Tools WG session of GDR Cophy

Europe/Paris
IAP

IAP

98bis Boulevard Arago
Guilhem Lavaux (IAP), Mickael Rigault (IPNL), Simon Prunet (OCA), Yann Rasera (LUTH/Université Paris Cité/Observatoire de Paris/IUF)
Description

This working group (website here) is dedicated to raise awareness of new tools and methodology developed in the wider French community to do cosmology. The tools must be understood in a wide sense: it may be large software stack, online websites, or Mathematica© notebook.

This Working Group aims at sharing and helping the development of tools for which the needs are common to all the actors of the GDR.

It includes:

  • tools that are oriented toward the predictions of cosmological observables (including non-linearities) and their relative theoretical systematic uncertainties such as Boltzmann solvers, numerical simulations, approximate methods for the non-linear evolution, and forward modeling,
  • development of estimators for data analysis which are for example based on power spectra, and higher order statistics;
  • mathematical methods for inference such as the one based on MCMC, Machine Learning, and minimizer;
  • production of validation data, such as mock galaxy catalog, mock CMB maps;
  • tools for symbolic-based computation in the cosmological context.

This session is dedicated particularly to the use of JAX, PyTorch, and others in cosmology.

The meeting will happen in salle des séminaires / Evry Schatzman (level -1) at the IAP on November 18-20 2024.

Please note that the present timetable is preliminary and slots may be swapped depending on external cosntraints.

 

Participants
  • Ali Rida Khalife
  • Amandine Le Brun
  • Antoine Rocher
  • Arnaud de Mattia
  • Benjamin Beringue
  • Cail Daley
  • Clément Stahl
  • Deaglan Bartlett
  • Dylan Kuhn
  • Ema Tsang King Sang
  • Erwan Allys
  • Felicitas Keil
  • Guilhem Lavaux
  • Hoang Viet Tran
  • Hugo Simon-Onfroy
  • Iñigo Sáez-Casares
  • Jean Prost
  • Jean-Eric Campagne
  • Johann Cohen-Tanugi
  • Jérémy Neveu
  • Louise Mousset
  • Magdy Morshed
  • Mahmoud Osman
  • Maude Le Jeune
  • Michele Citran
  • Natalie Hogg
  • Pauline Zarrouk
  • Pierre Masson
  • Raphael Gavazzi
  • romain brunet
  • Simon Biquard
  • Simon Prunet
  • Simone Vinciguerra
  • Sébastien Gadrat
  • Sébastien Pierre
  • Sébastien Renaux-Petel
  • Valade Aurélien
  • Wassim Kabalan
  • Wuhyun Sohn
  • Yann Rasera
  • +12
    • New possibilities
      • 9
        JAX-Healpy: a JAX package compatible with the Healpy library

        The Healpy package is widely used in cosmology, both for the handling of the HEALPix pixelization and the associated spherical harmonic transforms. The current Healpy package implementation is not JAX friendly, as the spherical harmonics implementation is based in C++, which prevents us to possibly accelerate the associated routines using JIT or to run them on GPUs. In this talk, we will present JAX-Healpy, a package aimed at proposing Healpy routines implemented using JAX. In particular, we will review the current status of the codes, with the spherical harmonics implementation wrapping the JAX package S2FFT.

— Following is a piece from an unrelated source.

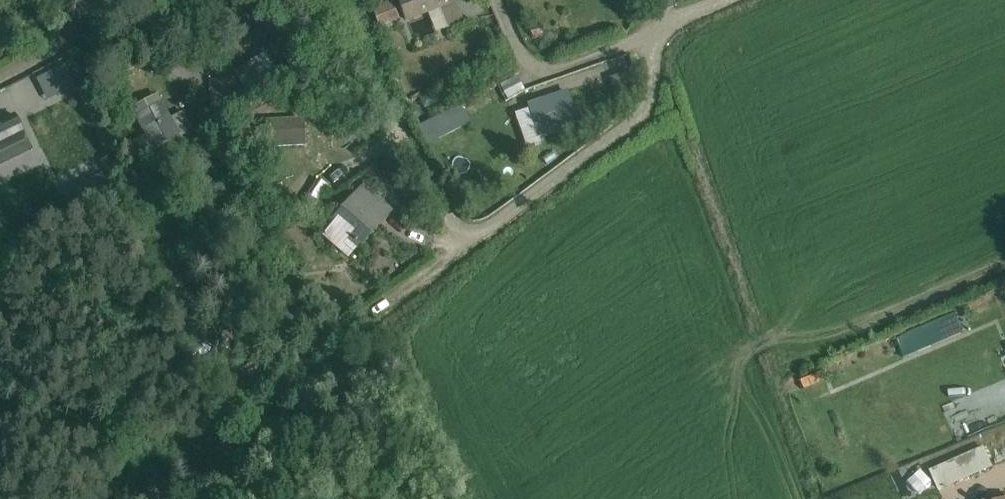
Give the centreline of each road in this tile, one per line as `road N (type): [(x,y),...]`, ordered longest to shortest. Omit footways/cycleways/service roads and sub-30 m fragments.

        Speaker: Magdy Morshed (INFN Ferrara)
    • 10:10 AM
      Coffee break
    • New possibilities
      • 10
        s2scat : a software in JAX for generative models on the sphere using Scattering Transforms

        Scattering Transforms are a new type of summary statistics recently developed for the study of highly non-Gaussian processes. These statistics can be used to build generative data models, and even to develop new component separation techniques. In the context of upcoming cosmological surveys, such as LiteBIRD for the cosmic microwave background polarisation or the Vera C. Rubin Observatory and the Euclid space telescope for study of the large-scale structures of the Universe, extending these tools to spherical data is necessary. In this work, we developed s2scat, a software in JAX, for scattering transforms on the sphere and focused on the construction of maximum-entropy generative models of several astrophysical fields.

        Speaker: Louise Mousset (LPENS)
      • 11
        FURAX: a modular JAX toolbox for solving inverse problems in science

        Modern scientific data analyses involve complex models, presenting significant challenges in both data volume and computation. We present FURAX (Framework for Unified and Robust data Analysis with JAX), an open-source Python library that provides building blocks to construct instrument and noise models in a modular fashion, that benefit from the cutting-edge optimisation and GPU utilisation from JAX. FURAX is applied to cosmological data analysis with the CMB data. The examples include maximum-likelihood map-making, gap-filling of a time-ordered series and incorporation of non-ideal instrumental components.